MASLD: Metabolic dysfunction-associated steatotic liver disease; VLDL: Very low-density lipoprotein; PNPLA3: Patatin-like phospholipase domain-containing protein 3; TM6SF2: Transmembrane 6 superfamily member 2; ApoA-I: Apolipoprotein A-I; ApoB: Apolipoprotein B; LDL: Low-density lipoprotein; LDL-C: Low-density lipoprotein cholesterol; HDL-C: High-density lipoprotein cholesterol; LPL: Lipoprotein lipase; TNF: Tumor necrosis factor; IL: Interleukin; HCV: Hepatitis C virus; HCC: Hepatocellular carcinoma; MetS: Metabolic syndrome; CV: Cardiovascular; TG: Triglycerides; TC: Total cholesterol; sd-LDL: Small dense low-density lipoprotein; CAD: Coronary artery disease.

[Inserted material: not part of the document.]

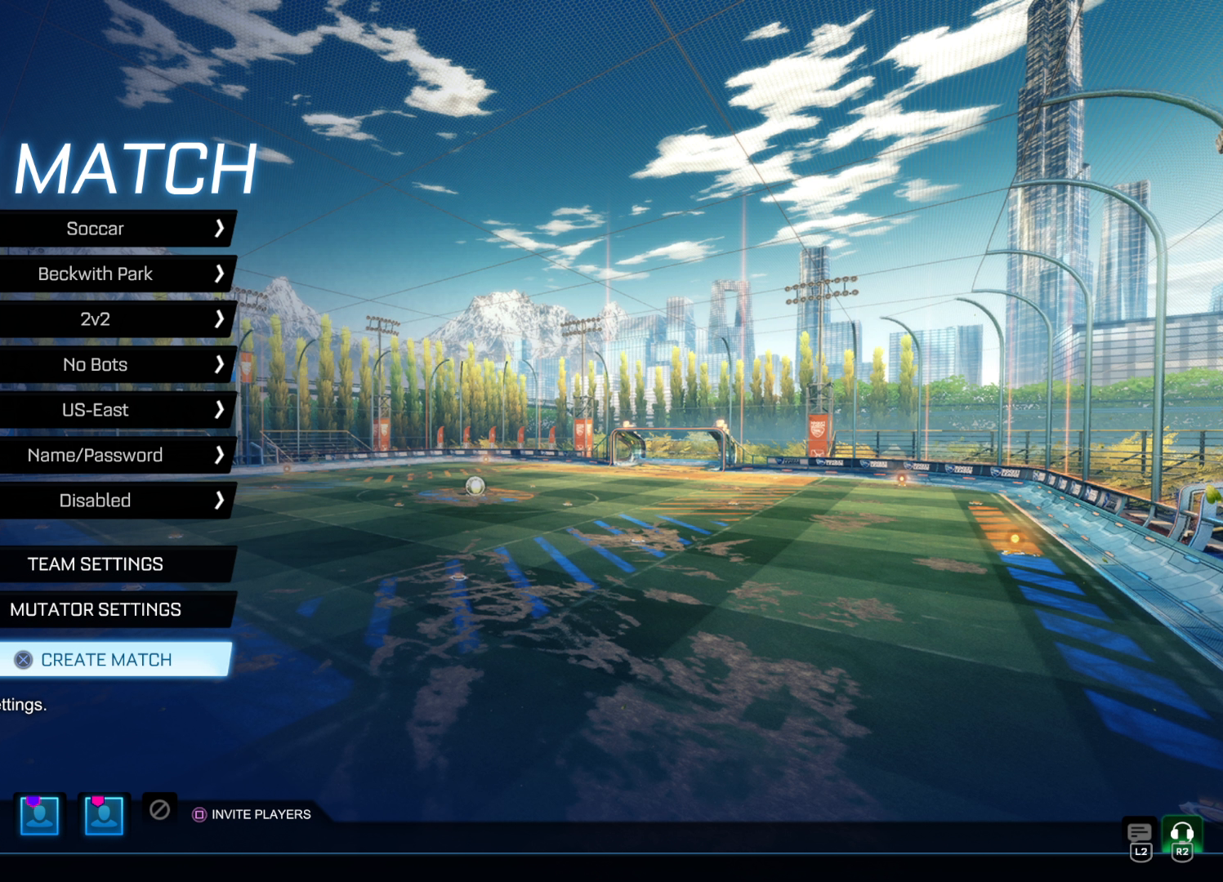
{"buttons": [], "left_stick": "center", "right_stick": "center", "events": []}
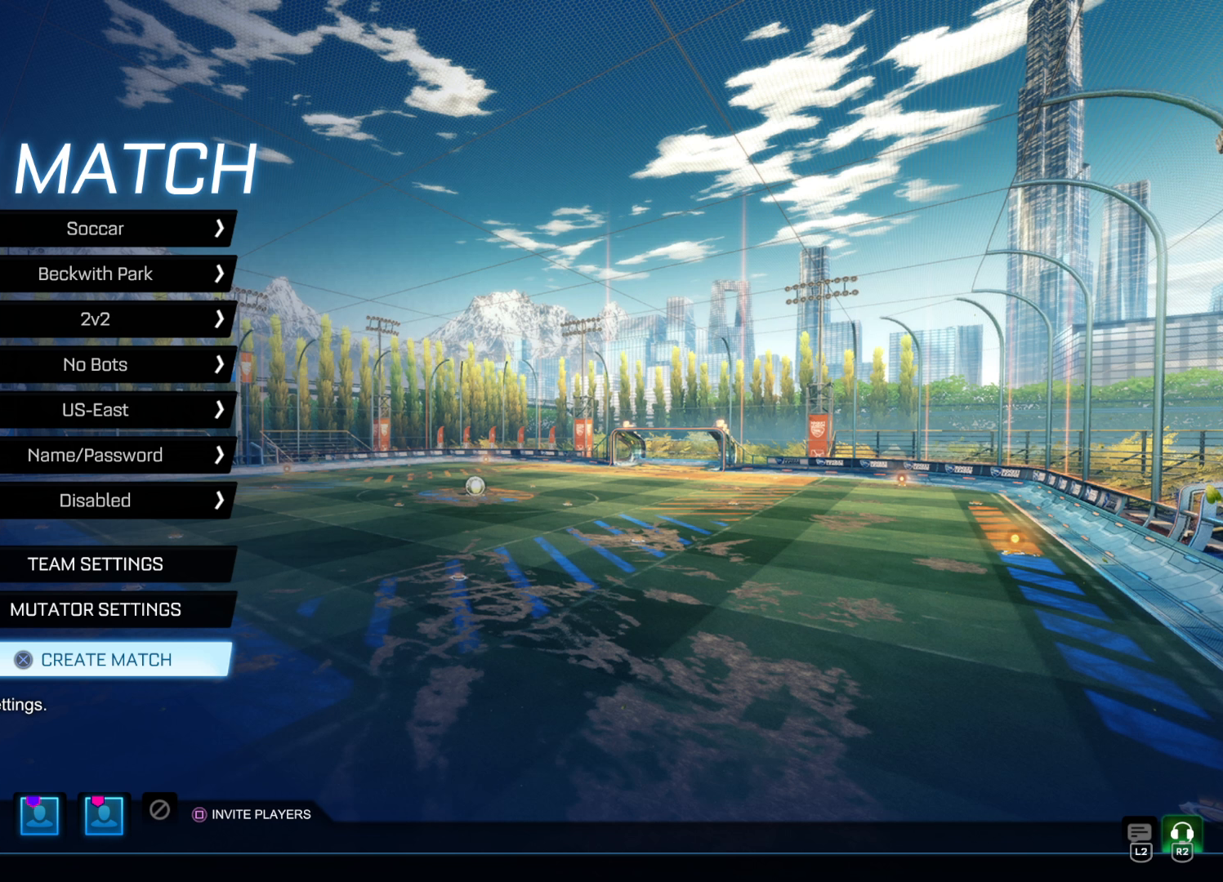
{"buttons": ["CROSS"], "left_stick": "center", "right_stick": "center", "events": [[416, "CROSS", "down"]]}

Table 2 Efficacy and safety of emerging non-statin lipid-lowering agents in compensated and advanced cirrhosis

Therapy	Main mechanism of action	Use in compensated cirrhosis	Main risk in cirrhosis (advanced/decompensated)
Ezetimibe	Inhibits intestinal cholesterol absorption (NPC1 L1 transporter)	Possible, with caution	Increased drug exposure in Child-Pugh B/C, higher risk of hepatotoxicity
Fibrates	Activate PPAR-α to ↓triglycerides, ↑HDL	Possible, under monitoring	Elevation of liver enzymes, cholestasis, rhabdomyolysis (especially if combined with statins)
PCSK9 inhibitors (alirocumab, evolocumab)	Monoclonal antibodies inhibiting PCSK9 to ↑LDL receptor recycling, ↓LDL-C	Data limited; theoretically safer since not hepatically metabolized	Limited clinical data in cirrhosis, safety in advanced liver disease not established
Bempedoic acid	Inhibits ATP-citrate lyase (upstream of HMG-CoA reductase)	Potential option, but limited data in cirrhosis	No robust studies in advanced liver disease; potential risk of hepatotoxicity
Inclisiran	Small interfering RNA targeting hepatic PCSK9 synthesis, leading to sustained LDL receptor upregulation and LDL-C reduction	Potential option; limited but favorable pharmacologic profile given minimal hepatic metabolism	Very limited clinical data in cirrhosis; safety in Child-Pugh B/C not established

PCSK9: Proprotein convertase subtilisin/kexin type 9; NPC1 L1: Niemann-Pick C1-like 1 transporter; PPAR: Peroxisome Proliferator-activated receptor; HDL: High-density lipoprotein; LDL: Low-density lipoprotein; LDL-C: Low-density lipoprotein cholesterol; ATP: Adenosine triphosphate; HMG-CoA: 3-hydroxy-3-methylglutaryl coenzyme A.